- Born: Joseph Wood Bennion September 5, 1952 (age 73) Utah, U.S.
- Education: Brigham Young University (BFA, 1982; MFA, 1986)
- Known for: Wood-fired and salt-glazed functional stoneware
- Spouse: Lee Udall Bennion
- Awards: National Endowment for the Arts Fellowship (1990)
- Website: www.joeandleebennion.com

= Joseph Bennion =

American studio potter

Joseph Wood Bennion (born September 5, 1952) is an American studio potter in Spring City, Utah. He runs Horseshoe Mountain Pottery, making wood-fired and salt-glazed functional stoneware. He received a National Endowment for the Arts fellowship in 1990. His work is held by the Springville Museum of Art and the American Museum of Ceramic Art. His pottery and home life were the subject of the 1992 documentary The Potter's Meal. Since 1994 he has also worked as a certified river guide in the Grand Canyon.

== Early life and education ==
Bennion was born on September 5, 1952, and grew up in Orem, Utah. He studied ceramics at Brigham Young University (BYU), where he met the painter Lee Udall Bennion. In 1980 he also took classes at the Tuscarora Pottery School in Tuscarora, Nevada. He earned a BFA from BYU in 1982 and an MFA in 1986.

In 1976 Bennion and his wife settled in Spring City, Utah, a 19th-century Latter-day Saint settlement in Sanpete County. His studio, Horseshoe Mountain Pottery, is on Main Street. For years he commuted about 140 miles a day to teach ceramics at a college in Provo.

== Pottery ==
Bennion works on a foot-powered treadle wheel. He alters the forms while the clay is wet, using his fingers and simple tools, and fires the pieces in a wood-fired kiln with salt. Adding salt to the kiln enhances the glaze effects, and the finished wares appear in earth-toned colors. He avoids bright colors and applied decoration, preferring the surfaces produced by the firing itself. His work draws on Japanese, British, and American ceramic traditions.

Bennion marks his work with a rectangular "Y" chop impressed into the raw clay.
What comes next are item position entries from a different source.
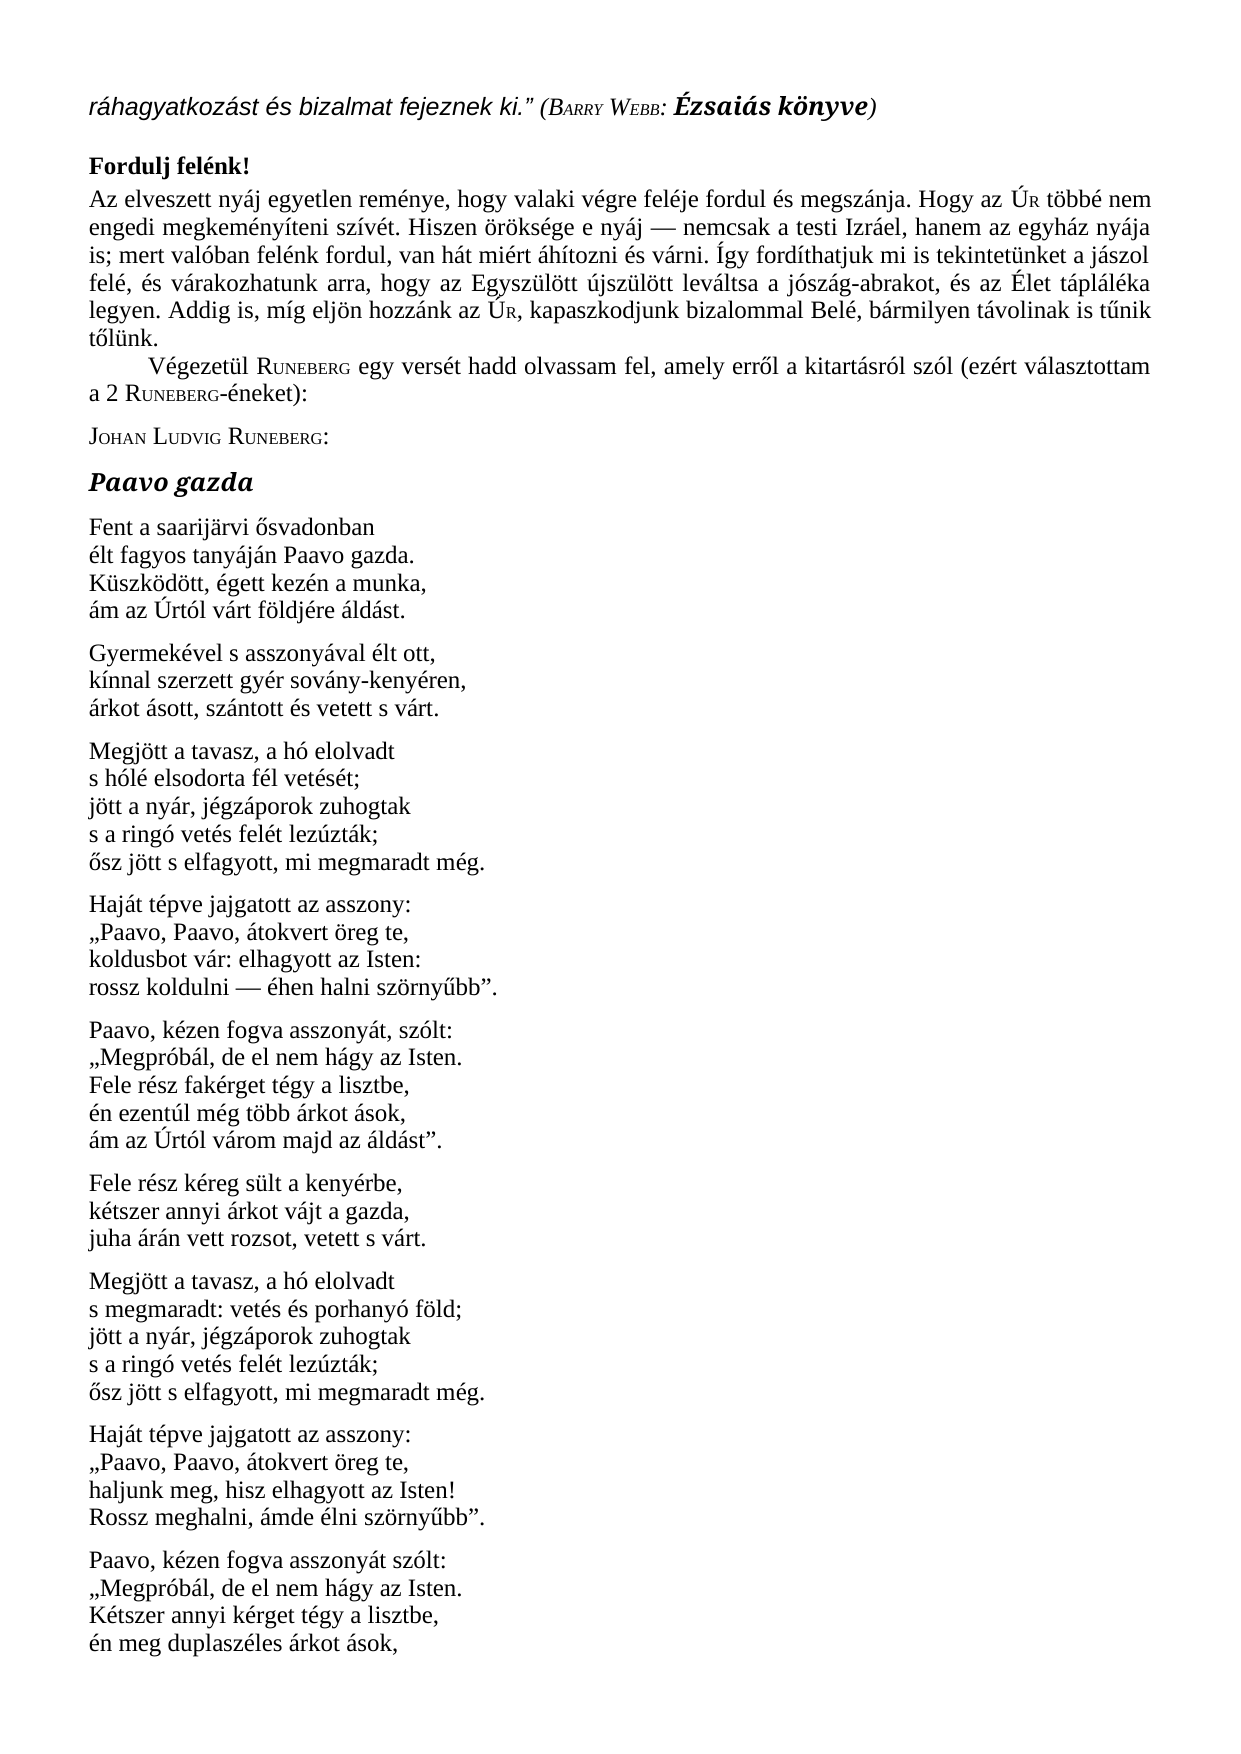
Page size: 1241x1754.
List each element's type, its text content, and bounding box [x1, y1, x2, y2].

text Paavo, kézen fogva asszonyát szólt: „Megpróbál, de el nem hágy az Isten. Kétszer annyi kérget tégy a lisztbe, én meg duplaszéles árkot ások, [88, 1546, 1152, 1657]
text Végezetül Runeberg egy versét hadd olvassam fel, amely erről a kitartásról szól (ezért választottam a 2 Runeberg-éneket): [88, 352, 1152, 407]
text Paavo gazda [88, 464, 1152, 498]
text Fele rész kéreg sült a kenyérbe, kétszer annyi árkot vájt a gazda, juha árán vett rozsot, vetett s várt. [88, 1169, 1152, 1252]
text ráhagyatkozást és bizalmat fejeznek ki.” (Barry Webb: Ézsaiás könyve) [88, 88, 1152, 122]
text Megjött a tavasz, a hó elolvadt s hólé elsodorta fél vetését; jött a nyár, jégzáporok zuhogtak s a ringó vetés felét lezúzták; ősz jött s elfagyott, mi megmaradt még. [88, 737, 1152, 875]
text Johan Ludvig Runeberg: [88, 422, 1152, 450]
text Gyermekével s asszonyával élt ott, kínnal szerzett gyér sovány-kenyéren, árkot ásott, szántott és vetett s várt. [88, 639, 1152, 722]
text Haját tépve jajgatott az asszony: „Paavo, Paavo, átokvert öreg te, haljunk meg, hisz elhagyott az Isten! Rossz meghalni, ámde élni szörnyűbb”. [88, 1420, 1152, 1531]
text Fent a saarijärvi ősvadonban élt fagyos tanyáján Paavo gazda. Küszködött, égett kezén a munka, ám az Úrtól várt földjére áldást. [88, 513, 1152, 624]
text Haját tépve jajgatott az asszony: „Paavo, Paavo, átokvert öreg te, koldusbot vár: elhagyott az Isten: rossz koldulni ― éhen halni szörnyűbb”. [88, 890, 1152, 1001]
text Paavo, kézen fogva asszonyát, szólt: „Megpróbál, de el nem hágy az Isten. Fele rész fakérget tégy a lisztbe, én ezentúl még több árkot ások, ám az Úrtól várom majd az áldást”. [88, 1016, 1152, 1154]
text Az elveszett nyáj egyetlen reménye, hogy valaki végre feléje fordul és megszánja. Hogy az Úr többé nem engedi megkeményíteni szívét. Hiszen öröksége e nyáj ― nemcsak a testi Izráel, hanem az egyház nyája is; mert valóban felénk fordul, van hát miért áhítozni és várni. Így fordíthatjuk mi is tekintetünket a jászol felé, és várakozhatunk arra, hogy az Egyszülött újszülött leváltsa a jószág-abrakot, és az Élet tápláléka legyen. Addig is, míg eljön hozzánk az Úr, kapaszkodjunk bizalommal Belé, bármilyen távolinak is tűnik tőlünk. [88, 186, 1152, 352]
subtitle Fordulj felénk! [88, 152, 1152, 180]
text Megjött a tavasz, a hó elolvadt s megmaradt: vetés és porhanyó föld; jött a nyár, jégzáporok zuhogtak s a ringó vetés felét lezúzták; ősz jött s elfagyott, mi megmaradt még. [88, 1267, 1152, 1406]
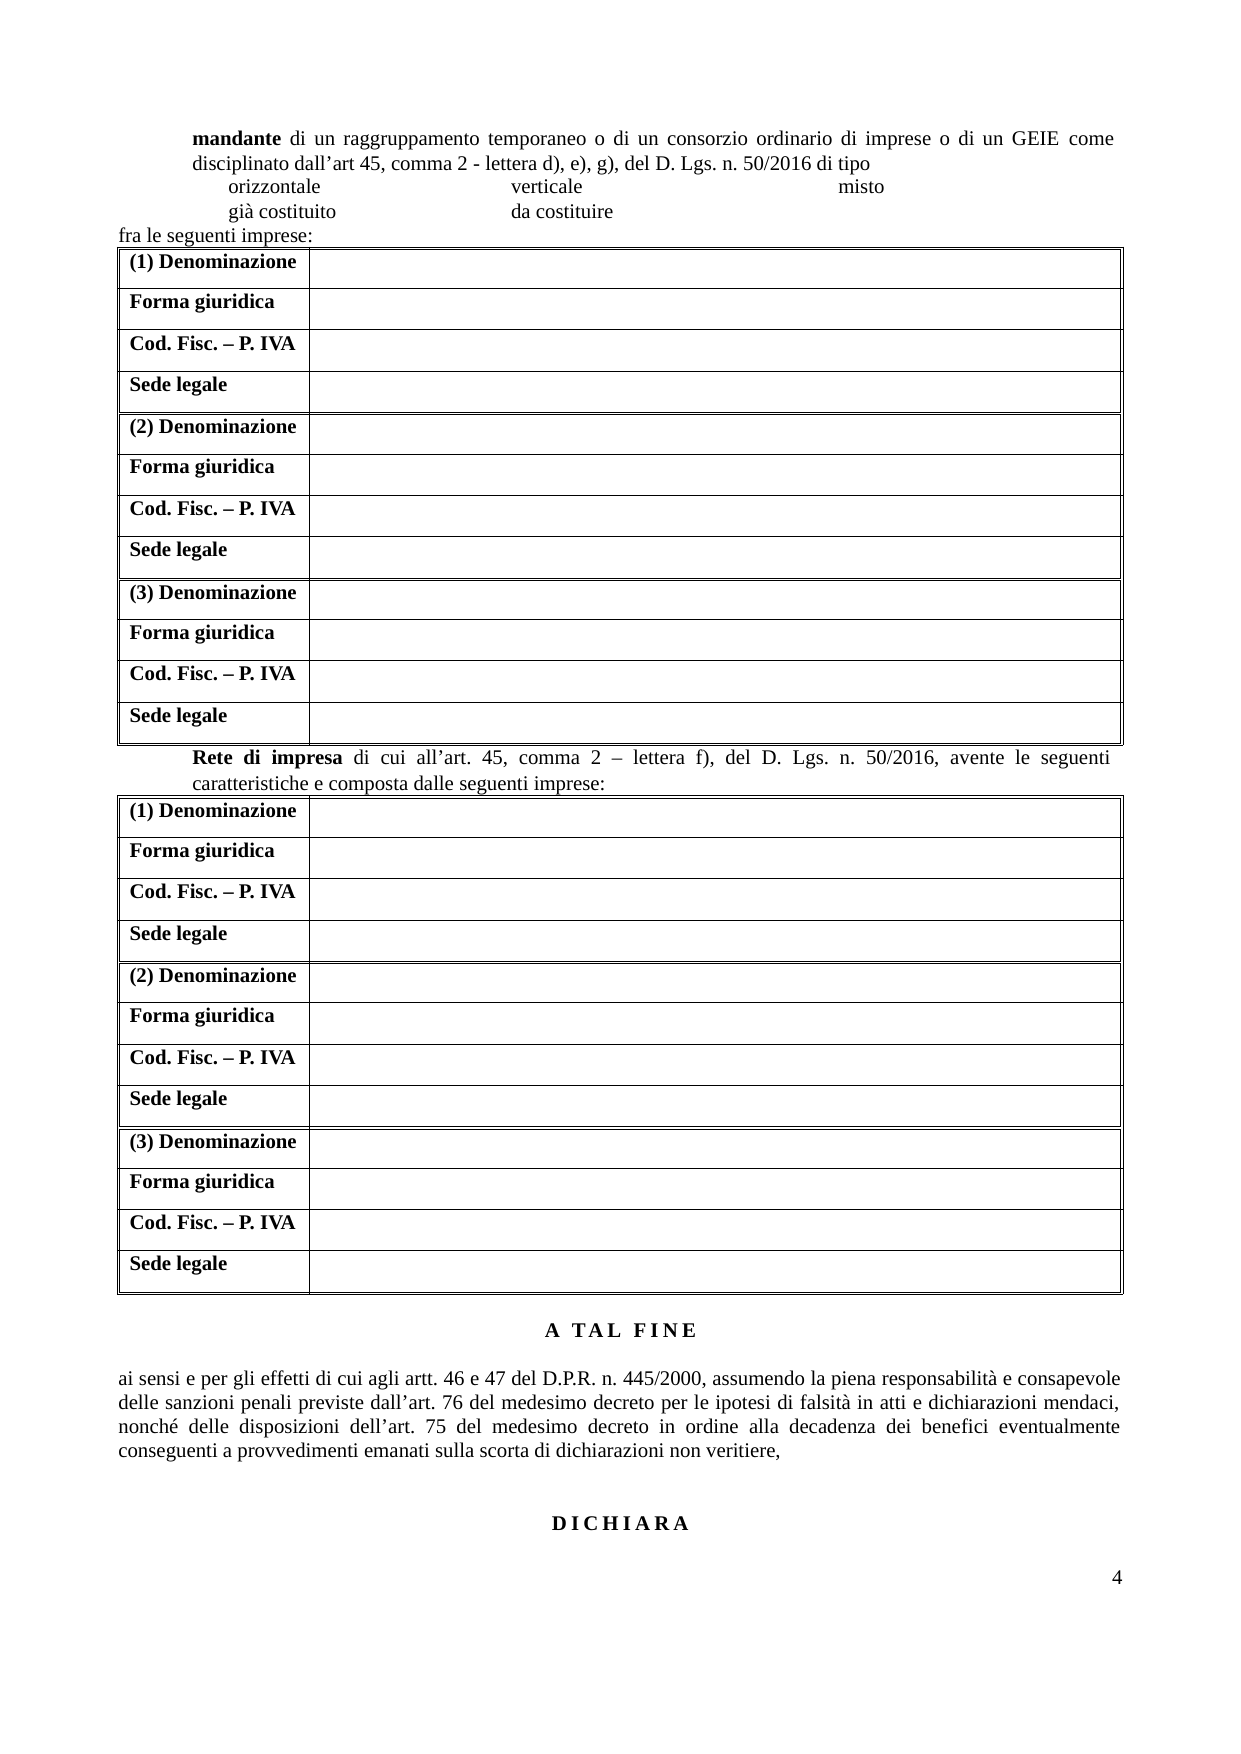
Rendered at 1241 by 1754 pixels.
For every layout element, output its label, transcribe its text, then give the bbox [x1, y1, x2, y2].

table_cell [310, 372, 1120, 412]
table_cell Forma giuridica [120, 1169, 309, 1209]
table_cell Sede legale [120, 372, 309, 412]
table_cell [310, 1251, 1120, 1292]
table_cell Cod. Fisc. – P. IVA [120, 330, 309, 371]
table_cell [310, 620, 1120, 660]
table_cell (3) Denominazione [120, 581, 309, 619]
table_header  verticale [478, 175, 805, 198]
table_cell [310, 921, 1120, 961]
text  mandante di un raggruppamento temporaneo o di un consorzio ordinario di imprese o di un GEIE come disciplinato dall’art 45, comma 2 - lettera d), e), g), del D. Lgs. n. 50/2016 di tipo [118, 126, 1122, 174]
table_cell [310, 1210, 1120, 1250]
table_cell Forma giuridica [120, 289, 309, 329]
table_header  misto [805, 175, 1122, 198]
table_header (1) Denominazione [120, 250, 309, 288]
table_cell [310, 1169, 1120, 1209]
table_cell [310, 415, 1120, 453]
table_cell Sede legale [120, 921, 309, 961]
table_cell Cod. Fisc. – P. IVA [120, 879, 309, 919]
table_cell [310, 455, 1120, 495]
table_header [310, 250, 1120, 288]
text fra le seguenti imprese: [118, 223, 1122, 247]
table_cell [310, 879, 1120, 919]
table_cell Sede legale [120, 1086, 309, 1126]
table_cell [310, 537, 1120, 577]
table_header (1) Denominazione [120, 799, 309, 837]
table_cell Sede legale [120, 1251, 309, 1292]
table_cell Sede legale [120, 537, 309, 577]
table_cell (2) Denominazione [120, 964, 309, 1002]
table_cell (2) Denominazione [120, 415, 309, 453]
table_cell Cod. Fisc. – P. IVA [120, 1045, 309, 1085]
table_cell [310, 838, 1120, 878]
table_cell (3) Denominazione [120, 1130, 309, 1168]
table_cell [310, 1086, 1120, 1126]
table_cell  già costituito [195, 199, 478, 223]
table_cell [310, 330, 1120, 371]
table_cell Cod. Fisc. – P. IVA [120, 1210, 309, 1250]
table_cell Cod. Fisc. – P. IVA [120, 496, 309, 536]
table_cell Forma giuridica [120, 1003, 309, 1043]
table_cell Cod. Fisc. – P. IVA [120, 661, 309, 702]
table_cell [310, 703, 1120, 743]
text DICHIARA [118, 1511, 1122, 1534]
table_cell [310, 1045, 1120, 1085]
text  Rete di impresa di cui all’art. 45, comma 2 – lettera f), del D. Lgs. n. 50/2016, avente le seguenti caratteristiche e composta dalle seguenti imprese: [118, 746, 1122, 795]
table_cell [310, 289, 1120, 329]
text A TAL FINE [118, 1318, 1122, 1342]
table_header  orizzontale [195, 175, 478, 198]
table_cell Forma giuridica [120, 838, 309, 878]
table_cell [310, 581, 1120, 619]
table_cell [310, 496, 1120, 536]
text ai sensi e per gli effetti di cui agli artt. 46 e 47 del D.P.R. n. 445/2000, assumendo la piena responsabilità e consapevole delle sanzioni penali previste dall’art. 76 del medesimo decreto per le ipotesi di falsità in atti e dichiarazioni mendaci, nonché delle disposizioni dell’art. 75 del medesimo decreto in ordine alla decadenza dei benefici eventualmente conseguenti a provvedimenti emanati sulla scorta di dichiarazioni non veritiere, [118, 1366, 1122, 1462]
table_cell [310, 1130, 1120, 1168]
table_cell [310, 661, 1120, 702]
table_cell Forma giuridica [120, 620, 309, 660]
table_cell Sede legale [120, 703, 309, 743]
table_header [310, 799, 1120, 837]
table_cell  da costituire [478, 199, 805, 223]
table_cell Forma giuridica [120, 455, 309, 495]
table_cell [805, 199, 1122, 223]
table_cell [310, 964, 1120, 1002]
table_cell [310, 1003, 1120, 1043]
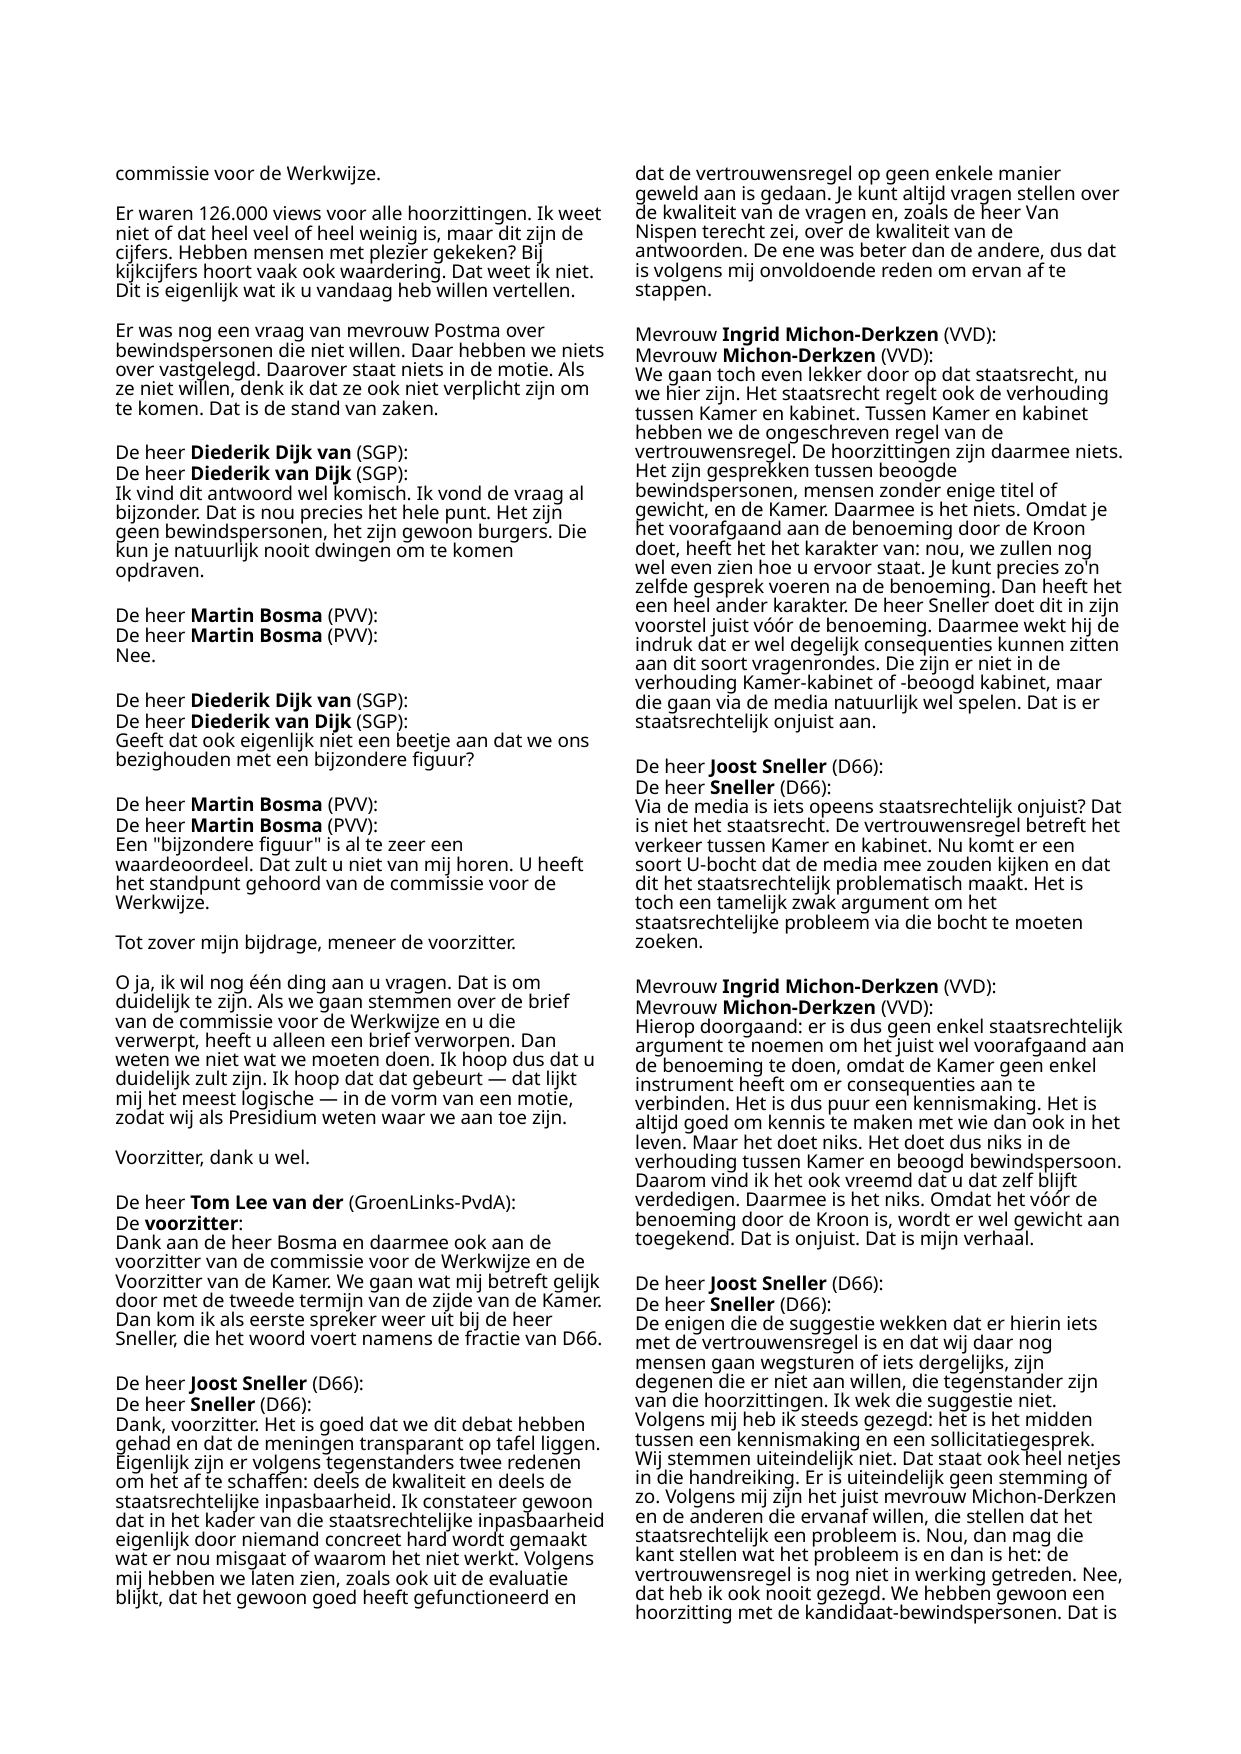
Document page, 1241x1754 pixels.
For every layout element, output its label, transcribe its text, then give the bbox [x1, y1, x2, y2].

text De heer Martin Bosma (PVV): [115, 791, 605, 817]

He made a commission of 100 place settings for Sundance Resort.

Bennion wrote a 1986 essay for Ceramics Monthly, "Aesthetic Communion". He intends his functional wares to be used as part of the ceremony of everyday meals. He has said, "Potting is the closest thing I have to full time employment, but the biggest part of my energy and work goes into the household."

The 1992 documentary The Potter's Meal, directed by Steve Olpin, documented Bennion's pottery and home life in Spring City. It screened at the 1993 Sundance Film Festival and won the Crystal Heart Award at the Heartland Film Festival. The potter Warren MacKenzie wrote that the film captured Bennion's "involvement with the act of making, the gesture and rhythm as a major affirmation of life."

== Recognition ==
In 1990 Bennion received a $5,000 National Endowment for the Arts fellowship. His work is held by the Springville Museum of Art and the American Museum of Ceramic Art in Pomona, California. His work was shown at the Salt Lake Art Center in 1984, and in 1988 his functional pottery was the subject of a solo exhibition, Useful Pots, at Pewabic Pottery in Detroit.

== Personal life ==
Bennion married Lee Udall Bennion while they were students at Brigham Young University. In 1994 he bought a raft and became a certified Grand Canyon river guide; by 2014 he had guided 51 trips. In February 2025 the Salt Lake Tribune and the Sanpete Messenger reported that the couple had sought civil stalking injunctions in response to online harassment involving accusations that they denied.